It’s probably not too difficult to fathom how certain music may mirror your own thoughts and feelings. Lyrics or melodies can potentially communicate the message that you want to convey. Songs can capture an emotional state or personal situation in the best way possible.

I love words, and I consider myself to be a pretty expressive individual. Sometimes, these classic quotes resonate: “Music exists to speak the words we can’t express,” and “When words fail music speaks.”

I propose that music is a mechanism for humans to connect with one another. It encourages us to share parts of ourselves through the sounds that are strung together or the singer’s prose. When telling our stories or channeling who we are with music, an awareness can develop and a bond can be solidified.

A 2012 documentary by Roberta Grossman explores the origins of “Hava Nagila,” the world-renowned Jewish standard. Rooted in rich culture and tradition, one can feel the essence and complex history, a history that incorporates both joy and sorrow, embedded within the verses.

“As it traveled around the globe, ‘Hava Nagila’ was repeatedly reinvented as a celebration of happiness in defiance of misery and oppression,” Ella Taylor stated in her review of the film. “Today, residents of the small Ukrainian village where it began as a nigun, or wordless melody, have either never heard of the song or learned about it only on television.”

Yet, once “Hava Nagila” reached America, the song became immensely popular. It’s played at weddings and special occasions that commemorate milestones. It unites everyone together through dance and features a language that relays a specific understanding.

An article published on highlights an interview with Michael Franti, Spearhead lead vocalist and solo artist who journeyed to Iraq in 2004 with his guitar.
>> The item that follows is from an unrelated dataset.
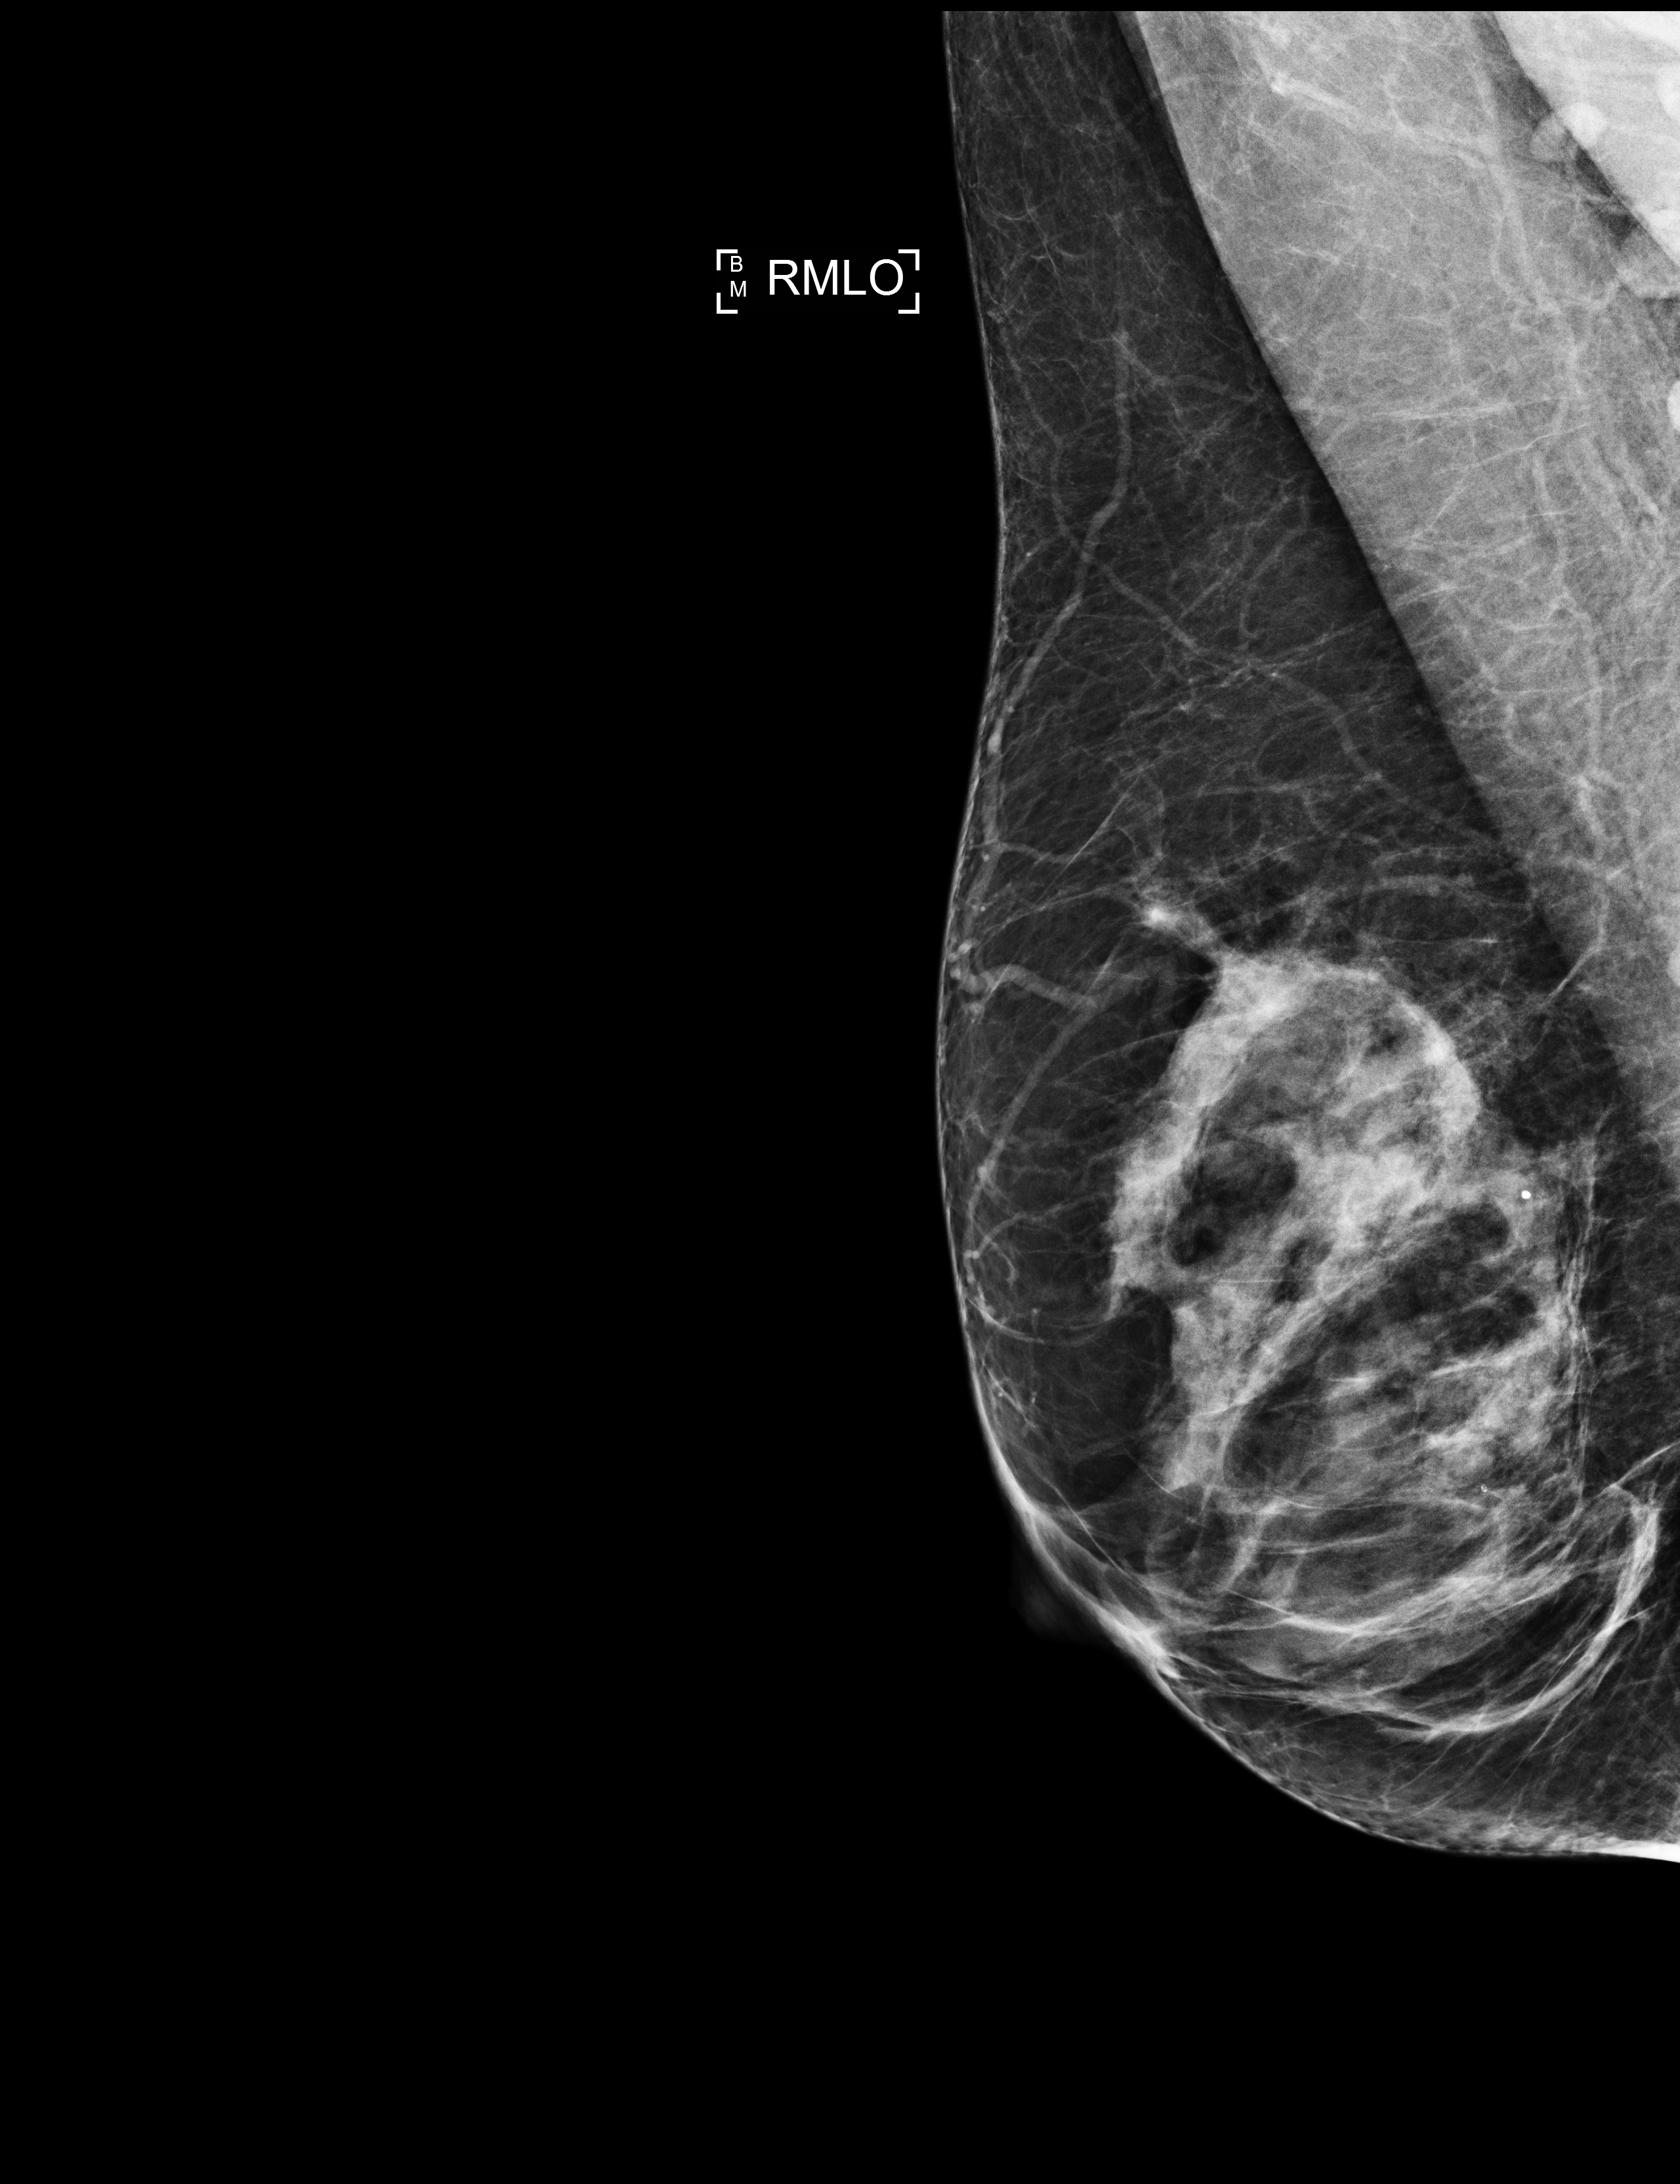
Screening examination; compressed breast thickness 62 mm. Patient: female, 60 years.
Image type: full-field digital mammogram. Breast: right. Projection: MLO view.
“I really want to inspire people to shake off the chains of cynicism and to play a role,” Franti said. “It’s something that I’m always trying to do personally, every day, in my own life.”

He sang his songs and spoke to those who came to hear his voice; his music established a safe space and forged connections amidst the mistrust, tension and chaos in the region. Groups of children followed Franti’s footsteps, and the local people invited him into their homes, discussing their daily struggles and introducing him to their families. Needless to say, his songs sparked a dialogue.

I asked my friend, who’s a talented musician himself, about music and connection.

“I’ve witnessed music bringing people together,” Paul Reardon Rovira said. “The melodies of a song will cause people to think alike, the harmonies will cause people to feel a certain something, and the rhythms will inspire us to move our bodies. In this way, music is like magic.”

Music may very well be one of those universal truths that fosters connections and propels them forward. When we disclose our favorite songs, or musical pieces that affect us in some capacity, we could be giving others a glimpse into who we are as individuals. We identify with particular lyrical narratives and emotional dispositions and beautiful melodies, sharing pieces of ourselves in the process.